When we start getting into images, the dataset gets a lot larger in terms of necessary storage. It may not be possible or efficient to load all data into memory, so you might want to retrieve a random subset ("batch") to optimize on.

Additionally, it is common to perform dataset augmentation, where a picture of a 4 can be slightly rotated, or zoomed, or cropped, to make a new picture, which is also of a 4, thereby artificially increasing the size of your dataset. This usually allows you to squeeze a few extra percentage points of accuracy out of your dataset.

In Pytorch, the implementation of both of these things involves making a Dataset and a DataLoader. The Dataset defines, well, the dataset, and the DataLoader defines how data points are loaded and manipulated before being trained on.

Here we've made an example pytorch Dataset. It's made up of three things - a constructor, where you create whatever fields you need, __len__, which is necessary to output the number of elements in the dataset, and __getitem__, which defines how to get the idx-th element of the dataset.

This is a very simple example, which still requires pulling the full dataset into memory to store into self.X and self.y. Suppose our dataset was a whole lot of pictures, and this was unrealistic. Our constructor might store a file directory, __len__ might count the number of images in the directory, and __getitem__ might load and return the idx-th picture in the directory.

I do two tranformations - a Random Rotation of up to 20 degrees in either direction, and a Random amount of sharpness adjustment. There's not a lot of good reason for the second one, I just wanted to show you how to use multiple transformations.

We do this only to the training set! Our goal with the testing set is to test them as-is, and transforming them would do nothing to combat overfitting anyway since we're not training on them.

You can find illustrations of all the transformations here.

In [19]:
from torch.utils.data import Dataset
from torchvision.transforms import v2

class MnistDataset(Dataset):
    def __init__(self,X,y,transforms=None):
        self.X=X
        self.y=y
        self.transforms=transforms

    def __len__(self):
        return self.X.shape[0]

    def __getitem__(self,idx):
        theX=self.X[idx,:,:]
        they=self.y[idx]

        if self.transforms:
            theX=self.transforms(theX)
        return theX, they

trainTransforms=v2.Compose([
    v2.RandomRotation(degrees=20),
    v2.RandomAdjustSharpness(sharpness_factor=2)
])
trainingSet=MnistDataset(Xtr.cpu(),ytr.cpu(),transforms=trainTransforms)
testingSet=MnistDataset(Xte.cpu(),yte.cpu())
In [20]:
from torch.utils.data import DataLoader

trainLoader=DataLoader(trainingSet,batch_size=1000,shuffle=True,num_workers=4)
testLoader=DataLoader(testingSet,batch_size=1000,shuffle=False,num_workers=4)
In [21]:
model=CNN().to('cuda')

EPOCHS=101

criterion=nn.CrossEntropyLoss()
optimizer=optim.Adam(model.parameters(),lr=.01)

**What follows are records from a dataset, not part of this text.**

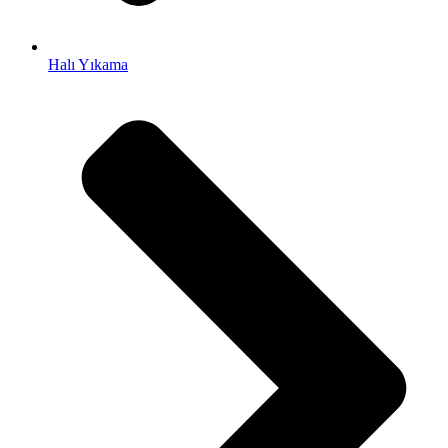
Halı Yıkama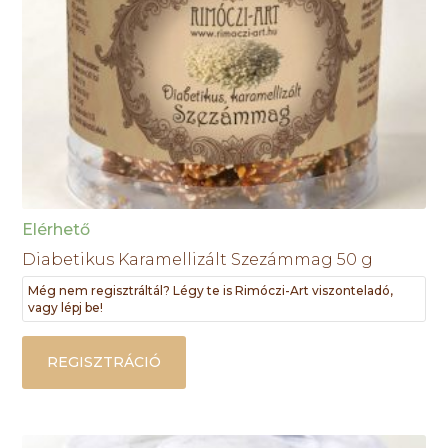
Elérhető
Diabetikus Karamellizált Szezámmag 50 g
Még nem regisztráltál? Légy te is Rimóczi-Art viszonteladó,
vagy lépj be!
REGISZTRÁCIÓ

for epoch in range(EPOCHS):
    totalloss=0
    for batch, (X,y) in enumerate(trainLoader):
        X=X.to('cuda')
        y=y.to('cuda')
        predictions=model(X)
        loss=criterion(predictions,y)
    
        optimizer.zero_grad()
        loss.backward()
        optimizer.step()

        totalloss+=loss.item()


    if epoch%20==0:
        totalloss/=len(trainLoader)
        print('Train error',totalloss,epoch)
        test_loss=0
        
        with torch.no_grad():
            for X,y in testLoader:
                X=X.to('cuda')
                y=y.to('cuda')
                pred=model(X)
                test_loss+=criterion(pred,y).item()
            test_loss/=len(testLoader)
        print('  Test error',test_loss,epoch)
Train error 5.906119389004178 0
  Test error 2.1022006193796794 0
Train error 0.1787058432896932 20
  Test error 0.12685690422852833 20
Train error 0.1483608391549852 40
  Test error 0.11265955716371537 40
Train error 0.14338245474629932 60
  Test error 0.10846348355213802 60
Train error 0.14501166525814269 80
  Test error 0.13462353845437366 80
Train error 0.14703123503261142 100
  Test error 0.13238660196463267 100

The above is considerably slower per epoch, as it's doing multiple backward passes per epoch (one for each minibatch), rather than just one, as well as performing the transformations. However, it's not much slower per backward pass.

Notice the training loss is much higher than the previous version. Due to the data augmentation, fitting the training data has gotten harder - this is a good thing! It makes it much harder to overfit.

It probably needed to train longer, but here's the performance.

In [22]:
trainPred=np.argmax(model(Xtr).detach().cpu().numpy(),axis=1)
trainTruth=ytr.cpu()
build_confusion(trainPred,trainTruth,'Training CM')
testPred=np.argmax(model(Xte).detach().cpu().numpy(),axis=1)
testTruth=yte.cpu()
build_confusion(testPred,testTruth,'Testing CM')
print(f'Training accuracy is {accuracy_score(trainTruth,trainPred)}.')
print(f'Testing accuracy is {accuracy_score(testTruth,testPred)}.')
Training accuracy is 0.9641555555555555.
Testing accuracy is 0.9602666666666667.
In [ ]: